Mara and Kata, an original project by Saša Božić in collaboration with actresses Nataša Dangubić and Doris Šarić-Kukuljica, will be making the audience laugh for the fourth season in a row this summer. In the year marking the hundredth anniversary of Miljenko Smoje‘s birth, the characters from his iconic Velo misto are brought to life on stage under the direction of Marina Pejnović, who also adapted Smoje’s novel. The festival audience will watch this Komedija Theatre production on the iconic Revelin Fort terrace.

The traditional staging of the Lero Student Theatre is once again a part of the Dubrovnik Summer Festival, with Mostly Sunny which continues, in line with its characteristic stage poetics and directing style of Davor Mojaš, to recognise and open up some current reflections of fraught, sombre everyday life filled with warning winds and stifled sighs so common of autumn, and not only in Dubrovnik.

The dance programme is also a very rich one…

Ballet lovers will enjoy The Great Gatsby performed by the Croatian National Theatre in Split, choreographed and directed by Leo Mujić on the 2nd and 3rd of August.

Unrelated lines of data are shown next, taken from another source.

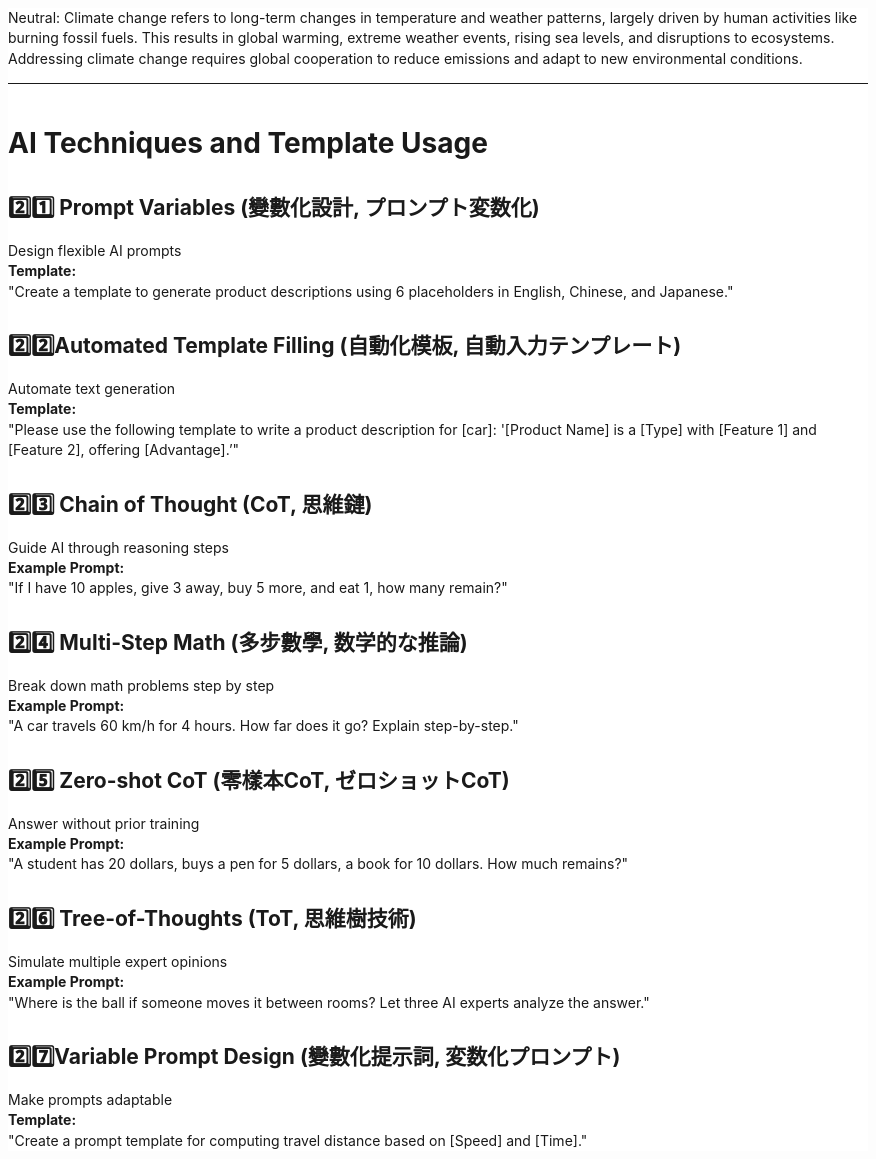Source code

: Neutral:
Climate change refers to long-term changes in temperature and weather patterns, largely driven by human activities like burning fossil fuels. This results in global warming, extreme weather events, rising sea levels, and disruptions to ecosystems. Addressing climate change requires global cooperation to reduce emissions and adapt to new environmental conditions.
***
# AI Techniques and Template Usage

## 2️⃣1️⃣​ Prompt Variables (變數化設計, プロンプト変数化)
Design flexible AI prompts  
**Template:**  
"Create a template to generate product descriptions using 6 placeholders in English, Chinese, and Japanese."

## 2️⃣2️⃣​ Automated Template Filling (自動化模板, 自動入力テンプレート)
Automate text generation  
**Template:**  
"Please use the following template to write a product description for [car]: '[Product Name] is a [Type] with [Feature 1] and [Feature 2], offering [Advantage].’"

## 2️⃣3️⃣​ Chain of Thought (CoT, 思維鏈)
Guide AI through reasoning steps  
**Example Prompt:**  
"If I have 10 apples, give 3 away, buy 5 more, and eat 1, how many remain?"

## 2️⃣4️⃣​ Multi-Step Math (多步數學, 数学的な推論)
Break down math problems step by step  
**Example Prompt:**  
"A car travels 60 km/h for 4 hours. How far does it go? Explain step-by-step."

## 2️⃣5️⃣​ Zero-shot CoT (零樣本CoT, ゼロショットCoT)
Answer without prior training  
**Example Prompt:**  
"A student has 20 dollars, buys a pen for 5 dollars, a book for 10 dollars. How much remains?"

## 2️⃣6️⃣​ Tree-of-Thoughts (ToT, 思維樹技術)
Simulate multiple expert opinions  
**Example Prompt:**  
"Where is the ball if someone moves it between rooms? Let three AI experts analyze the answer."

## 2️⃣7️⃣​ Variable Prompt Design (變數化提示詞, 変数化プロンプト)
Make prompts adaptable  
**Template:**  
"Create a prompt template for computing travel distance based on [Speed] and [Time]."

The audience will get to enjoy Francis Scott Fitzgerald’s literary masterpiece set in the roaring twenties New York in early August.

An integral part of the Dubrovnik Summer Festival’s programme are performances by the Linđo Folklore Ensemble, who will take the stage on the Revelin Fort terrace a total of four times this summer. This year, their programme is based on the classical repertoire, but with a new original opening, two new pieces of choreography, and a musical number (on the 5th, 14th and 19th of August).

A city of art in every single sense

As you can gather from the extensive information provided in this article about the amazing Dubrovnik Summer Festival which has been delighting people from far and wide for 74 years now, the Pearl of the Adriatic, or Croatia’s tourist Mecca, is far more than a place to visit to top up your tan and have a swim. This city lives, breathes, and is built on art. A cradle of diplomacy literature, music, drama, theatre and comedy – the home of Dubrovnik-born writer Marin Držić continues to stay true to itself in every possible way. Come and experience the heart and lungs of a city that has surprised the world, time and time again.